Another feature is its extensive on-chip network, with at least four different networks. Some of these networks carry information about completed computations to the next computing unit that needs them. Other networks are used to reconfigure the entire array of computing units, providing the neural weights and code needed to execute one layer of the neural network while the previous layer is still being computed. Finally, communication between adjacent computing units is optimized. This is useful for things like finding edges of objects in images. If adjacent pixels are assigned to adjacent computing units when an image is input, they can more easily cooperate to identify features that span adjacent pixels.

Beyond that, NorthPole’s computing resources are unusual. Each unit is optimized to perform lower precision calculations, ranging from 2 bit to 8 bit. To ensure the use of these execution units, they cannot perform conditional branches based on variable values. That is, user code cannot contain if statements. This simple execution enables massively parallel execution per computing unit. At 2-bit precision, each unit can perform more than 8,000 calculations in parallel.

Complementary Software

Due to these unique designs, the NorthPole team needed to develop their own training software to calculate the minimum level of accuracy required for each layer to operate successfully. Executing neural networks on a chip is also a relatively unusual process.

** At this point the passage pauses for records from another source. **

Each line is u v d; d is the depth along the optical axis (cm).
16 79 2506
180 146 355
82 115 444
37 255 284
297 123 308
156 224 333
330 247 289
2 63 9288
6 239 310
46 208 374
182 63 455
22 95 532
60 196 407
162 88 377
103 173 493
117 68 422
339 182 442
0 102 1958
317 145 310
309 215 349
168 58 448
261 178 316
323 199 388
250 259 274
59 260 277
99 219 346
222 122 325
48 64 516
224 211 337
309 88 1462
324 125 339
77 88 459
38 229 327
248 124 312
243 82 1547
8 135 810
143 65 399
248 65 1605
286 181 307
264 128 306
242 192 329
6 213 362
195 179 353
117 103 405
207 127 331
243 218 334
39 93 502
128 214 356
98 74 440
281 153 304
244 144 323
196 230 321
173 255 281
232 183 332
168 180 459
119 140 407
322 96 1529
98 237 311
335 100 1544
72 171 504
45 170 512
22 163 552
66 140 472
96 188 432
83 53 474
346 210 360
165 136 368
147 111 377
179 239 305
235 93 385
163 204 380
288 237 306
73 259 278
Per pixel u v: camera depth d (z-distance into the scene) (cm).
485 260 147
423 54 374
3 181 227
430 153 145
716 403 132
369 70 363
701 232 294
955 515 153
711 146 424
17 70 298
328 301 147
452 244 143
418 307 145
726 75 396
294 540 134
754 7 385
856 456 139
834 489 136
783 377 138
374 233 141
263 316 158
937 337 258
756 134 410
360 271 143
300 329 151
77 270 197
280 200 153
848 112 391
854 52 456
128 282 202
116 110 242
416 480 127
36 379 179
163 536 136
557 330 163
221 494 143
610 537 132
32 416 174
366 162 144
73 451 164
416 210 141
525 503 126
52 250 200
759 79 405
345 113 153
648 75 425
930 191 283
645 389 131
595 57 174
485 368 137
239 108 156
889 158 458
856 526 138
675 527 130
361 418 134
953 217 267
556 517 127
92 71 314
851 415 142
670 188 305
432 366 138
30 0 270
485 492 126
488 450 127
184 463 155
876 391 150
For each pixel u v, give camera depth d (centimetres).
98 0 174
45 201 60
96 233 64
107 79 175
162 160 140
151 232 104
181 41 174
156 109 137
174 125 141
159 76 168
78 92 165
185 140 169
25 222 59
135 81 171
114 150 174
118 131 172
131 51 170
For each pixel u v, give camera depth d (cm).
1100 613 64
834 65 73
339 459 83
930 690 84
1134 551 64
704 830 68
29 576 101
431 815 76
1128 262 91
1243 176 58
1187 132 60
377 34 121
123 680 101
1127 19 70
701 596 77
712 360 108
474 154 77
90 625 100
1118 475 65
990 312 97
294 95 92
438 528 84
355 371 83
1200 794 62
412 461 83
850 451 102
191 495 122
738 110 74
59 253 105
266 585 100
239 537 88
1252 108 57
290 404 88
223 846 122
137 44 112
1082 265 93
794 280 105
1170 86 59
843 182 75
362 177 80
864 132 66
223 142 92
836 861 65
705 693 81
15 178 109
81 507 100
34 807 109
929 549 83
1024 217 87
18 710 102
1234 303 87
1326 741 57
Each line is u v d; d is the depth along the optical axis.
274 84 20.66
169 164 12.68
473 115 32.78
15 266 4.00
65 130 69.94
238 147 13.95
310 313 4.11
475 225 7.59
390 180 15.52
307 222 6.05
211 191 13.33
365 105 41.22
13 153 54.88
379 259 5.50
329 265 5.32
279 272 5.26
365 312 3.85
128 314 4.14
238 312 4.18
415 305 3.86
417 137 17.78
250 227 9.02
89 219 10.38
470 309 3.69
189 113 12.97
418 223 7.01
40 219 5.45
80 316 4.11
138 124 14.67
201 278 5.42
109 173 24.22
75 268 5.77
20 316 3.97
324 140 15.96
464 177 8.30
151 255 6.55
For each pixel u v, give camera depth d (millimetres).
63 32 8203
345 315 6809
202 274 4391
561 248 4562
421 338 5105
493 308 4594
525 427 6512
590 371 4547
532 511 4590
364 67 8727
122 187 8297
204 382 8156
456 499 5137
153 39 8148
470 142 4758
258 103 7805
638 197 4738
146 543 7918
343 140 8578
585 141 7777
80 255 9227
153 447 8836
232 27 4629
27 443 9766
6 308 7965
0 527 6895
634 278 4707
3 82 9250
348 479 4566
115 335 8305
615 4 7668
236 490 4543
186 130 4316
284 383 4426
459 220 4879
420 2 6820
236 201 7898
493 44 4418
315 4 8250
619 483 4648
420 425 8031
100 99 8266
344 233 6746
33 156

Once the neural network's weights and connections are placed in on-chip buffers, execution simply requires an external controller to upload the data it wants to run on and tell it to start run. Everything else runs without the CPU, which limits system-level power consumption.

The NorthPole test chip is manufactured on a 12nm process, which is well behind the leading edge of technology. Still, they managed to fit 256 computing units on 22 billion transistors, each with 768 KB of memory. When the system is compared to Nvidia's V100 Tensor Core GPU, which is built on a similar process, NorthPole has 25 times the computing power at the same power consumption.

Under the same conditions, NorthPole outperforms state-of-the-art GPUs by approximately five times. Tests of the system have shown that it can also efficiently perform a range of widely used neural network tasks.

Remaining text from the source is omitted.